To-do item :: In the entries below, count the lines holding "participar". Reply with the number only.

Start of Input data

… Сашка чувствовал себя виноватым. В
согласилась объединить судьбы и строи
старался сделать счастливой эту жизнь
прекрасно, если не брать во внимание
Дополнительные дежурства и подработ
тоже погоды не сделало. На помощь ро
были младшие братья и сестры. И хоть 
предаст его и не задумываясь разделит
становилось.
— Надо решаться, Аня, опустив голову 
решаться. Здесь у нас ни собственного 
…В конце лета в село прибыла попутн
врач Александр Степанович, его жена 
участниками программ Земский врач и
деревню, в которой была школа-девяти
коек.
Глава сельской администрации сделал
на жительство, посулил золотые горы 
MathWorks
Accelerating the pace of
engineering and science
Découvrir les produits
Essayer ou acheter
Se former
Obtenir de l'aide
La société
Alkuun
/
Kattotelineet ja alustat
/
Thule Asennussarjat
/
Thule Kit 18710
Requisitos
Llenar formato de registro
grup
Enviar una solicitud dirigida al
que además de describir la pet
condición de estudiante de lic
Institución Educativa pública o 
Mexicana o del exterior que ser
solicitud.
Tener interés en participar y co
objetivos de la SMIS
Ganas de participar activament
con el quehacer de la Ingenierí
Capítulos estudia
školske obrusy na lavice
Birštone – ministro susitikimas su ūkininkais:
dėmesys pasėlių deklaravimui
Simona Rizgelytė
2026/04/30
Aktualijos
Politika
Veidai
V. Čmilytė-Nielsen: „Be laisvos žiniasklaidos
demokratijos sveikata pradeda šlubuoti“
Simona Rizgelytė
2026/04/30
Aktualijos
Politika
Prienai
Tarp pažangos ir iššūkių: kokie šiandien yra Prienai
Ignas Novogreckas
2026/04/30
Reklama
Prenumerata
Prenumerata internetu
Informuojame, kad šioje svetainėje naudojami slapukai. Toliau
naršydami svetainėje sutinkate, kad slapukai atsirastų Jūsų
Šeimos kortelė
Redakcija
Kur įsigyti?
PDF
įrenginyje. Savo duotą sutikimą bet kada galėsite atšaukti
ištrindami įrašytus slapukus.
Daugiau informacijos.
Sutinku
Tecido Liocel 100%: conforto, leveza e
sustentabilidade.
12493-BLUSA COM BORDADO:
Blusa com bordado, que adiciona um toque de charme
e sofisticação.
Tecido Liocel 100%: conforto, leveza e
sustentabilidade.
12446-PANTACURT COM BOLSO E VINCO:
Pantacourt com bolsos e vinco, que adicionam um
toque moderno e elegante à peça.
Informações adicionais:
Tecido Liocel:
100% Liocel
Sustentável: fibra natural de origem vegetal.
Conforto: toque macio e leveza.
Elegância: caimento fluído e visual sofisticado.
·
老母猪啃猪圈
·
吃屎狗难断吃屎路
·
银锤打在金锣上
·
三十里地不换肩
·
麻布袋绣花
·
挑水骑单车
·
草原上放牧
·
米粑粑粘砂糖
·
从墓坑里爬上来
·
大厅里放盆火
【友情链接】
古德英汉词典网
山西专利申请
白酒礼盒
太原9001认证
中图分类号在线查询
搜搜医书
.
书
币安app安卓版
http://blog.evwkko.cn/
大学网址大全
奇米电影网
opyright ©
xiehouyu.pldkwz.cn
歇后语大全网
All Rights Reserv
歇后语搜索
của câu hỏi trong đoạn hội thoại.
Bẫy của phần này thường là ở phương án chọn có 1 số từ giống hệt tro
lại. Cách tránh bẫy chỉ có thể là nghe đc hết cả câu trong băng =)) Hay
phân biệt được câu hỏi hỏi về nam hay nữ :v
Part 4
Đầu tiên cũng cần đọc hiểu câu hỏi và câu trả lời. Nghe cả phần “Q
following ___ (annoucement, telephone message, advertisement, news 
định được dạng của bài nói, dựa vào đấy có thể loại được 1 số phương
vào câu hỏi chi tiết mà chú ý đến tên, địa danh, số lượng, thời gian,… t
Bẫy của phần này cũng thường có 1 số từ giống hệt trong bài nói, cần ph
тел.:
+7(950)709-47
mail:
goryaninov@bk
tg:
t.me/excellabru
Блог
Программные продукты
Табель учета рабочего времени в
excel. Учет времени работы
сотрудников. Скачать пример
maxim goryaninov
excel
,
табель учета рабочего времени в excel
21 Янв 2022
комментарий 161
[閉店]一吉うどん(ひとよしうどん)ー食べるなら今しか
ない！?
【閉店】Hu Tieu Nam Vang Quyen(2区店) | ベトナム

End of Input data

Answer space :: 2